Another day, another moment in time..
As i sit here.. staring in blank nothingness.. i just think to myself .. "why me"
Why do i have such a distorted mind? Why do i feel so lonley.. why does no one care what happens to me nor cares to make me stop what i am doing to myself?
Nothing in life matters right now.. My sister--moved away, with her "fiance" or whatever he is.. She replaced him for me.. i'm no longer.. her heart. I'm just on the back burner, the 3rd wheel, the stupid younger annoying sissy.

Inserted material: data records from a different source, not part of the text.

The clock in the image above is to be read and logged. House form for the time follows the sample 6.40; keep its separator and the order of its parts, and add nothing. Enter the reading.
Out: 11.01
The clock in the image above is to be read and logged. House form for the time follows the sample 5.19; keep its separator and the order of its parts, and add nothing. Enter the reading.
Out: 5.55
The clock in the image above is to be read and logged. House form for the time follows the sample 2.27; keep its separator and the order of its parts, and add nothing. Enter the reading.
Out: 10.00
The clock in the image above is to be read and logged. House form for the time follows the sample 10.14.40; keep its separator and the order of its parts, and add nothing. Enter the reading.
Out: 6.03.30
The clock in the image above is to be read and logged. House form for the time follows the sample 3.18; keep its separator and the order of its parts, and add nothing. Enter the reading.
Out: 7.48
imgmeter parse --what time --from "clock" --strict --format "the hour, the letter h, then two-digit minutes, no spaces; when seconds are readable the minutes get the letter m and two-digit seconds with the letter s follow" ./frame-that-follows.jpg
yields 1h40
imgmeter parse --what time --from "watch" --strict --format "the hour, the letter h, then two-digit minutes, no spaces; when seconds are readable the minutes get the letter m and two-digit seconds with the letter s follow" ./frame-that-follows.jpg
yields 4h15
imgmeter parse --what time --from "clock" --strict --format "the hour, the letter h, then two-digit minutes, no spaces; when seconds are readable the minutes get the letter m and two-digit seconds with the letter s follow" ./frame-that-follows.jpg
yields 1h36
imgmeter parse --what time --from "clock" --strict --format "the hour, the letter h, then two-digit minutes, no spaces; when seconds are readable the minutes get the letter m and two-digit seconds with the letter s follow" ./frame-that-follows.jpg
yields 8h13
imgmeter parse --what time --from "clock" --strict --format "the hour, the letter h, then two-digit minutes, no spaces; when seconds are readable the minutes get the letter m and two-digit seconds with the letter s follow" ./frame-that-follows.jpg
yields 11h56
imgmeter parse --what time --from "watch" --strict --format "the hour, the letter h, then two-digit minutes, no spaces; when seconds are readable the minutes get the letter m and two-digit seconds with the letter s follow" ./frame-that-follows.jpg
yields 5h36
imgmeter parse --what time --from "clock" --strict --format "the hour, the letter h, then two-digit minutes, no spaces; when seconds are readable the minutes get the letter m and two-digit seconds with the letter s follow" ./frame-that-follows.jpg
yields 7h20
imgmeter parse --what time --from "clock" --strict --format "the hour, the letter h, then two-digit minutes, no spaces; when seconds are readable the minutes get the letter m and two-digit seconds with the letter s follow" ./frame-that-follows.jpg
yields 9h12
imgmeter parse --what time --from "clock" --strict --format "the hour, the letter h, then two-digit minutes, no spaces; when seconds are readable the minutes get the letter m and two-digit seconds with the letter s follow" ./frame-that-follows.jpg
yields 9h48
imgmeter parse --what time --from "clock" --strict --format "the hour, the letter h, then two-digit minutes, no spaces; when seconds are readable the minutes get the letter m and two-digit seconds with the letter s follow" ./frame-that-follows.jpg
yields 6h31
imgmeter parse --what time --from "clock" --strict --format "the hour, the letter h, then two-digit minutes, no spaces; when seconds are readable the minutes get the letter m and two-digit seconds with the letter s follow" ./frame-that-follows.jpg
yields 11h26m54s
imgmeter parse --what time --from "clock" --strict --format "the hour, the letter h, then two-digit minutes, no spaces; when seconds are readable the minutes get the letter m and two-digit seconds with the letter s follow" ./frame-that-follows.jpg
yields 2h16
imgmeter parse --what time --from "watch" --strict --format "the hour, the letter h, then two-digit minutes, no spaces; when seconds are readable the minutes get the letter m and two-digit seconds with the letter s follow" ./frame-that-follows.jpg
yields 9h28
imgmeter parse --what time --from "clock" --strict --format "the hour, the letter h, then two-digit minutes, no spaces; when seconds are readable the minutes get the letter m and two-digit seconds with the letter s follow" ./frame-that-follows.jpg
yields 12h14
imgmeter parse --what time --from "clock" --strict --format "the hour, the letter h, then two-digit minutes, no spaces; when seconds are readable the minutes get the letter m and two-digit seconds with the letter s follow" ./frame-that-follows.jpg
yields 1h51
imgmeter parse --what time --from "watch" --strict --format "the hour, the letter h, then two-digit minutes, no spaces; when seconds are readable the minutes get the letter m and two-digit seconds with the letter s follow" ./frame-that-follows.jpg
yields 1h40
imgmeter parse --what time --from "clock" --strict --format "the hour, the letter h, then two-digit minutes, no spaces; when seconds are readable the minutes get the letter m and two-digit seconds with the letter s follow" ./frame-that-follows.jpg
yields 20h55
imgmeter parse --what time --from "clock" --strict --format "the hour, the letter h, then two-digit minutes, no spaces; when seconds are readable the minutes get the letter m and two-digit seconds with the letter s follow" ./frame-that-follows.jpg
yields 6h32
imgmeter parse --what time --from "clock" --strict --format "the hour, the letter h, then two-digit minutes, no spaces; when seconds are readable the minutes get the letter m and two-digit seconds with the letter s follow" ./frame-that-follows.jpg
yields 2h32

my family, Never home. And when they are.. my mom is always on the downstairs.. the only thing i get from her are "uh huh.. talk to you later sweety.. not right now... " .. I try to talk to her but really, its just like talking to a brick wall..
As for my best friends... or shall i say X best friends..
we'v been best friends for a long time now. like 3 years or so.. Partners in crime, blood sisters aka B4L.. we shall i say.. broke up. Over something very un resonalbe.. just a stupid argument.. over TXT!! Can you believe that !I know.. how shallow. So a few hours past, lots of mean and hurtful words flew by and there i was.. one down one to go..
As for my other friend.. we havn't spoke in a week! Thats a long time compaired to .. us being connected at the hip! Seriously, wherever i went, she went.. trust me .. i mean EVERYWHERE!! lol. We were basically sisters. She was the only thing i had that actually filled the crater in my heart with the loss of my sister being gone. I actually felt like i had someone to talk to, someone to love and be apart of me.. Then there came... DUN DUN DUN... her boyfriend Jordan.. ever since then i'v been ditched, stepped on, and trown out the window.. not to mention blown to piece and ripped to shreds..
We always promised we would be friends till the very end.. Welll hmm we'v been through everything to gether from.. eating crayons & first dance recital to our first shop lifting incident and our first sip of alchol..
Which now leaves me.. friendless, familyless, boyfriendless.. (i didn't even tell you what he did to me.. basically ripped my heart out, and took a dagger to it making sure nothing was left.. ) and basically mindless..
Nothing can satisfy me more than a nice glass of f whine and a few pain killes.. no big deal..
I'm just stressed,.. Can anyone relate!?